EXERCISE 1
Copy the records word for word, from the start of the records through the line containing "Answer: on the man's own right".

GIVEN PASSAGE
>>>>

Regular days followed the weekend and Tom was ordered to attend his pre-school. Unfortunately, this time he understood that we were serious, and his reaction was severe. On Monday, Sid had to leave him there crying, and after an hour the teacher called me to come, for Tommy cried on and on, and nothing would move him. I left my unfinished laundry be, tossed Lisa into my car and drove quickly there. On a first glance, the situation did not look critical. Tom was sitting in a cart, and was being pulled around the yard by a four-year-old girl. Only as soon as he saw me, he refused to get separated from me again. Evening was worse still -- other times so favorite daddy became a villain. Tom pushed Sid away, telling him to leave, and demanded to be with mama alone. My Hippo declared that such a pre-school appears to be the quickest way how to become a complete outcast for five hundred dollars a month.

We thought that perhaps Tom would refuse his dad out of the impression that his father is the one who abandons him at the school. I admit that I had planned to have Sid drop Tom off there, it seemed a great idea -- I would avoid morning journey with both kids, double strapping and unstrapping of the car seat belts etc. On Wednesday, then, we executed plan B -- Sid stayed at home with Lisa and I took Tom there. We got as low as to bribing our junior with promises that his good father would come for him at noon and take us all out to lunch (a hippo, however small, is easy to bait with food). This plan worked, at least partially. Tom really lasted at the pre-school by himself till half past eleven -- but he did not look any happier for it. A four-year-old Harrison reported to us that Tommy would not stop crying and even the teacher admitted grudgingly that he may be "only a bit better".

<<<<

SOURCE INFORMATION
>>>>

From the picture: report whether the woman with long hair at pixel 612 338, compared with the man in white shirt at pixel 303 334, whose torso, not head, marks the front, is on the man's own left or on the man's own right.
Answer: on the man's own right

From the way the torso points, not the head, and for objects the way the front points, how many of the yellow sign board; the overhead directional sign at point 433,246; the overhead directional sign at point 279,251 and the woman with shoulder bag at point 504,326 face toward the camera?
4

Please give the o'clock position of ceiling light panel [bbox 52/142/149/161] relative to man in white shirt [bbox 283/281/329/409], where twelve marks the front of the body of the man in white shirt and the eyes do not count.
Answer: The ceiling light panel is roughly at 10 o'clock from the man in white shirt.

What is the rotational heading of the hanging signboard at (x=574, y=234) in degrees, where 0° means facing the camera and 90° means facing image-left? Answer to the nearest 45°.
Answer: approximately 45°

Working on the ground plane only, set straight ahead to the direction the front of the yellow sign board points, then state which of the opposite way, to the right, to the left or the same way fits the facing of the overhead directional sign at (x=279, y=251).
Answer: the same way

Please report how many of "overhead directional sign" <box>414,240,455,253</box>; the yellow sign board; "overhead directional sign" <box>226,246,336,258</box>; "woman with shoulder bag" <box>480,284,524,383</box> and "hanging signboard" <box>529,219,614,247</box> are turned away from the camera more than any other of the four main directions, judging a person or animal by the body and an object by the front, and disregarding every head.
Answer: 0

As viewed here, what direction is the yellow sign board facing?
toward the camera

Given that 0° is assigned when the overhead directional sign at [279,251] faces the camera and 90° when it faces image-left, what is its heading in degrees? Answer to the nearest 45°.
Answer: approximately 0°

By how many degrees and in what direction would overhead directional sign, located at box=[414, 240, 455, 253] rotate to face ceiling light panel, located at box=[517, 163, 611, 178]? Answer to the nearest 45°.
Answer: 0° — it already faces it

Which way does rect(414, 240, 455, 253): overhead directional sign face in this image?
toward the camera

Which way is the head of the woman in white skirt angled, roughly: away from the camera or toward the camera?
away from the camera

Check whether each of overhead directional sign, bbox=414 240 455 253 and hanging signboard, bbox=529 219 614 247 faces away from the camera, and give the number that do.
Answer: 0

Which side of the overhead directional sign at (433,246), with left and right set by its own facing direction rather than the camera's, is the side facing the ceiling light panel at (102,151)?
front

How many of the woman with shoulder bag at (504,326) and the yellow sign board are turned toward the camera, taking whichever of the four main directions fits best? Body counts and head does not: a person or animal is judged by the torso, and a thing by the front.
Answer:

<<<<

EXERCISE 2
Answer these questions from the passage about Tom's pre-school:
(a) How much does the pre-school cost per month?
(b) On Wednesday, who stayed at home with Lisa?
(c) Until what time did Tom stay at the pre-school by himself?

EXERCISE SOLUTION 1
From the picture: report whether the woman with long hair at pixel 612 338, compared with the man in white shirt at pixel 303 334, whose torso, not head, marks the front, is on the man's own left or on the man's own right.
Answer: on the man's own right

EXERCISE SOLUTION 2
(a) Five hundred dollars.
(b) Sid.
(c) Half past eleven.